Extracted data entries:
-.-.-

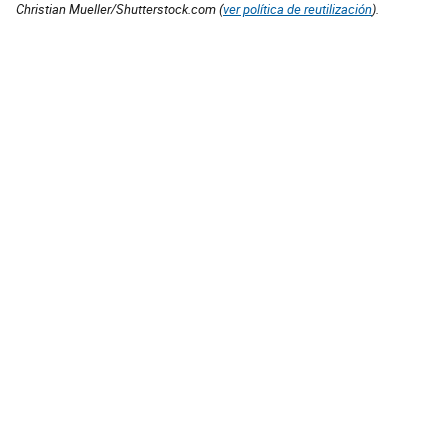
Christian Mueller/Shutterstock.com (
ver política de reutilización
).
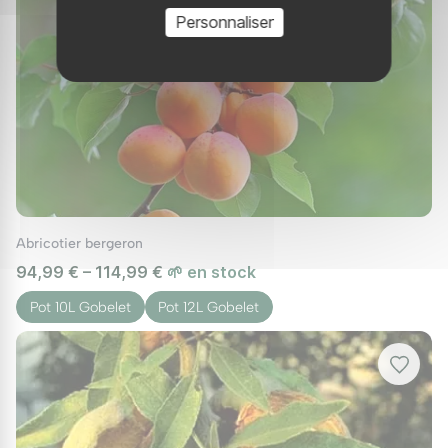
Personnaliser
Abricotier bergeron
94,99 € – 114,99 €
🌱 en stock
Pot 10L Gobelet
Pot 12L Gobelet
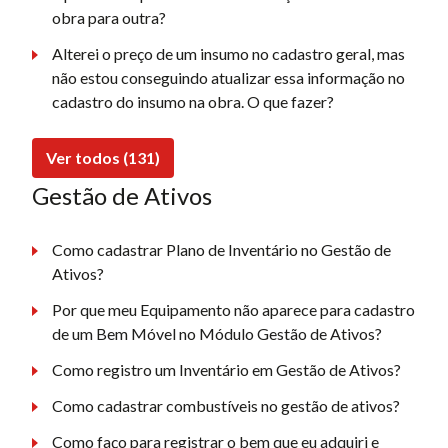
obra para outra?
Alterei o preço de um insumo no cadastro geral, mas
não estou conseguindo atualizar essa informação no
cadastro do insumo na obra. O que fazer?
Ver todos (131)
Gestão de Ativos
Como cadastrar Plano de Inventário no Gestão de
Ativos?
Por que meu Equipamento não aparece para cadastro
de um Bem Móvel no Módulo Gestão de Ativos?
Como registro um Inventário em Gestão de Ativos?
Como cadastrar combustíveis no gestão de ativos?
Como faço para registrar o bem que eu adquiri e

-.-.-

## Problem requirements:
Pictures must not appear in the copy, and every record must be restated word for word.

## Solution to this problem:
Christian Mueller/Shutterstock.com (
ver política de reutilización
).
Personnaliser
Abricotier bergeron
94,99 € – 114,99 €
🌱 en stock
Pot 10L Gobelet
Pot 12L Gobelet
obra para outra?
Alterei o preço de um insumo no cadastro geral, mas
não estou conseguindo atualizar essa informação no
cadastro do insumo na obra. O que fazer?
Ver todos (131)
Gestão de Ativos
Como cadastrar Plano de Inventário no Gestão de
Ativos?
Por que meu Equipamento não aparece para cadastro
de um Bem Móvel no Módulo Gestão de Ativos?
Como registro um Inventário em Gestão de Ativos?
Como cadastrar combustíveis no gestão de ativos?
Como faço para registrar o bem que eu adquiri e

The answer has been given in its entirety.